I don’t mean to be rude but you have shit taste in stories. I don’t like science fiction, but how come none of the best short stories of the century were scifi? Or fantasy? Or detective stuff? Or funny? I can stop my door with your book and not one story in here is funny. That’s fucked up. Mark Twain was funny, and I know he was before that century, but fuck man. Was nobody funny after Mark Twain? Every story in here is sad or melancholy, and melancholy is just sadness that jacks off when no one’s looking. Those are my brother’s words. He was very funny and he liked you. That’s why I don’t understand why you’d put this book together.

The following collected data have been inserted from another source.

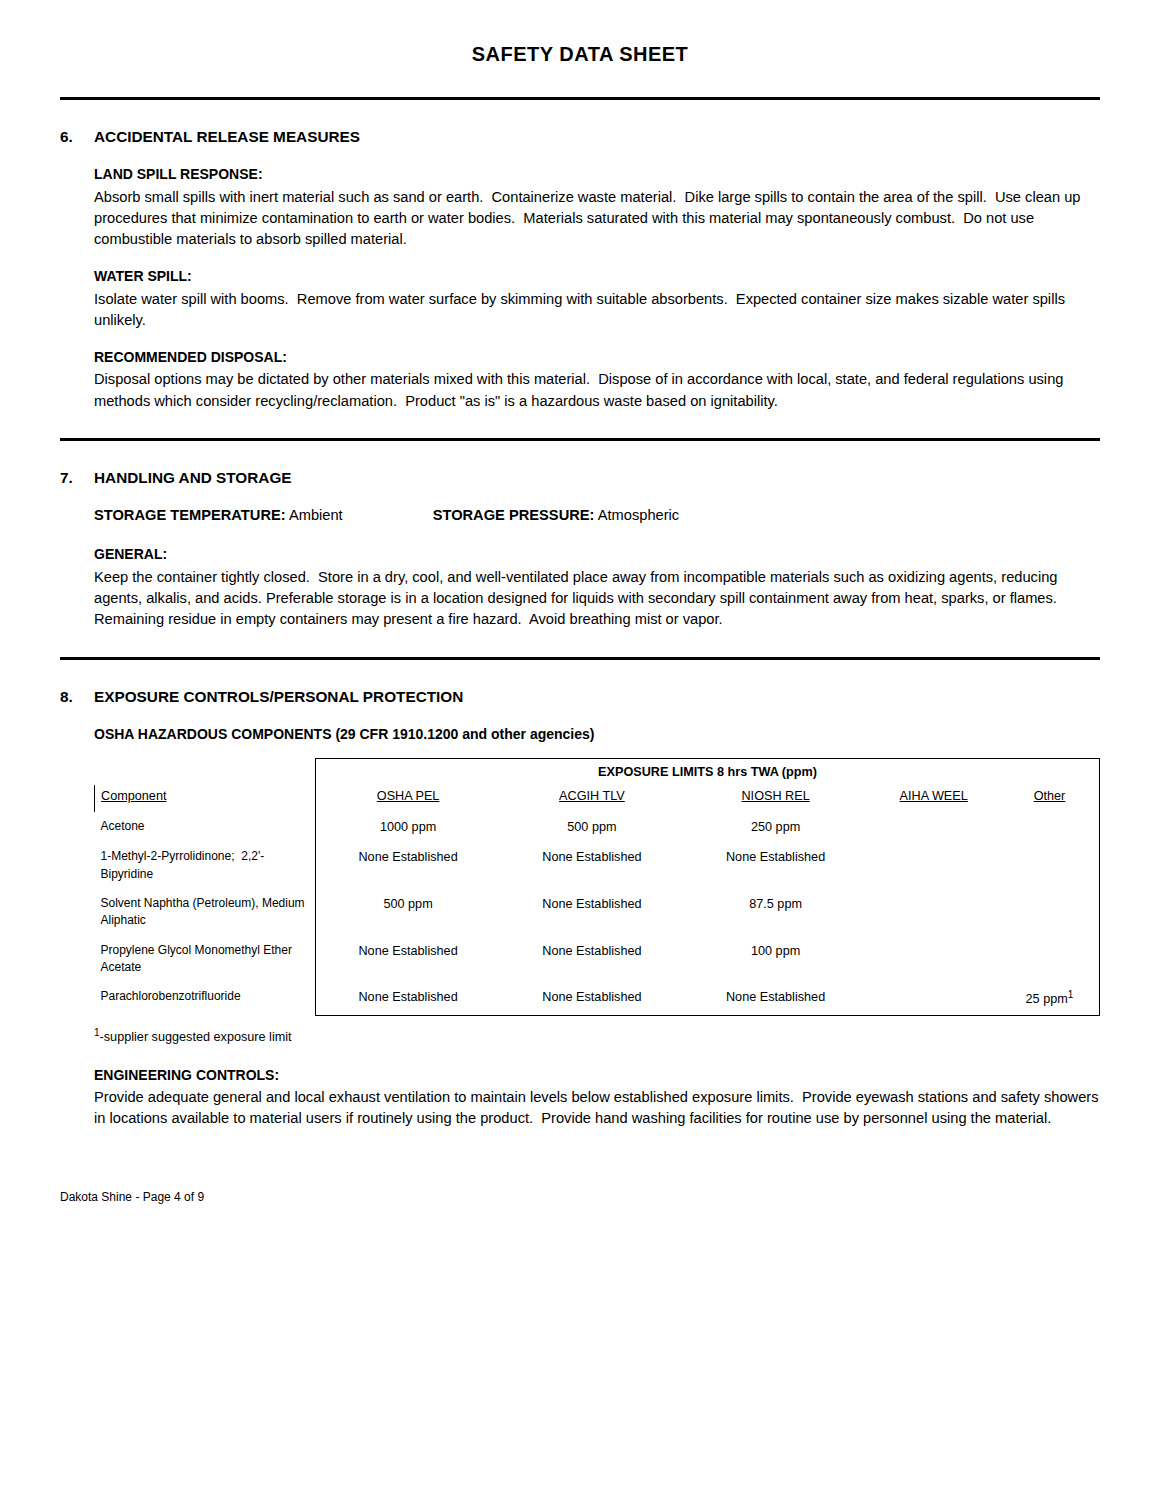SAFETY DATA SHEET
6. ACCIDENTAL RELEASE MEASURES
LAND SPILL RESPONSE:
Absorb small spills with inert material such as sand or earth. Containerize waste material. Dike large spills to contain the area of the spill. Use clean up procedures that minimize contamination to earth or water bodies. Materials saturated with this material may spontaneously combust. Do not use combustible materials to absorb spilled material.
WATER SPILL:
Isolate water spill with booms. Remove from water surface by skimming with suitable absorbents. Expected container size makes sizable water spills unlikely.
RECOMMENDED DISPOSAL:
Disposal options may be dictated by other materials mixed with this material. Dispose of in accordance with local, state, and federal regulations using methods which consider recycling/reclamation. Product "as is" is a hazardous waste based on ignitability.
7. HANDLING AND STORAGE
STORAGE TEMPERATURE: Ambient STORAGE PRESSURE: Atmospheric
GENERAL:
Keep the container tightly closed. Store in a dry, cool, and well-ventilated place away from incompatible materials such as oxidizing agents, reducing agents, alkalis, and acids. Preferable storage is in a location designed for liquids with secondary spill containment away from heat, sparks, or flames. Remaining residue in empty containers may present a fire hazard. Avoid breathing mist or vapor.
8. EXPOSURE CONTROLS/PERSONAL PROTECTION
OSHA HAZARDOUS COMPONENTS (29 CFR 1910.1200 and other agencies)
| | EXPOSURE LIMITS 8 hrs TWA (ppm) |
| Component | OSHA PEL | ACGIH TLV | NIOSH REL | AIHA WEEL | Other |
| Acetone | 1000 ppm | 500 ppm | 250 ppm | | |
| 1-Methyl-2-Pyrrolidinone; 2,2'-Bipyridine | None Established | None Established | None Established | | |
| Solvent Naphtha (Petroleum), Medium Aliphatic | 500 ppm | None Established | 87.5 ppm | | |
| Propylene Glycol Monomethyl Ether Acetate | None Established | None Established | 100 ppm | | |
| Parachlorobenzotrifluoride | None Established | None Established | None Established | | 25 ppm 1 |
1-supplier suggested exposure limit
ENGINEERING CONTROLS:
Provide adequate general and local exhaust ventilation to maintain levels below established exposure limits. Provide eyewash stations and safety showers in locations available to material users if routinely using the product. Provide hand washing facilities for routine use by personnel using the material.
Dakota Shine - Page 4 of 9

These don’t seem like the best stories of any century. I was a kid for the few years of that century I was around for at all. Maybe you had to be there. But Jesus! Nothing happens in most of them until the end, and then it’s like the writer is making up for doing nothing by killing the guy or making somebody leave. They’re so whiny. Like, I get that a racist story about a black guy is going to an angry story. But what the fuck is up with all the disgruntled immigrants, rich people, middle class, and everybody? Also, there’s only one story in here about black people. My brother would have totally called you on that if he read this. He was into equal rights.

He never wrote you fan mail because he was a little slow. He could read, but wasn’t so good at writing. It intimidated him. You missed out, because he was an awesome guy. If you played him three songs off any album he could imitate their stuff so well and make it hilarious. He was smarter than they thought. Too slow for college, but smart enough to get into the military. We had a plan. He was going to do all the legwork, make money. I was going to go to college instead. I’d be the brains. Those were his words. Now his brains are on a street somewhere. They wouldn’t ship the body back so Mom could see it. That’s fucked up and if he was alive he’d make fun of it. Why doesn’t anyone grab life by the balls in your book? Nobody makes fun of death. Nobody works until his little brother makes it to Yale.

That’s what’s wrong with your book. A whole fucking century and not one story that’s honest to your fans. Sure, Dad likes all your stuff, but this is not the shit my brother would like. Mom thinks you have a psychotic complex against women and I think you’ve got shit taste in stories. That means 2/3 people in my house think you suck. When my brother was alive it was tied. Now it’s 2/3.

This is my English assignment to you, from Mrs. ___’s tenth grade English. Write something funny that’s great. It’s a new century. It’s my fucking century. So give me and my brother’s memory something different than the same angry/sad shit that was apparently all the 20th century made. You can write about my brother if you want. You can even write about him being blown up. It was a bomb disguised as a brown paper bag on the side of the road. But don’t you only write about that shit. You write about how he nearly made me piss my pants making fun of the Jonas Brothers on the last call home he made. If you make that story sad, you will fucking fail my century.

Also, don’t you think it’s kind of sad that you put one of your own stories in there? Remember in high school how lame it was when a kid editor put her own shit in the paper? They do it all the time and it only gets lamer. I won’t do that shit when I’m famous.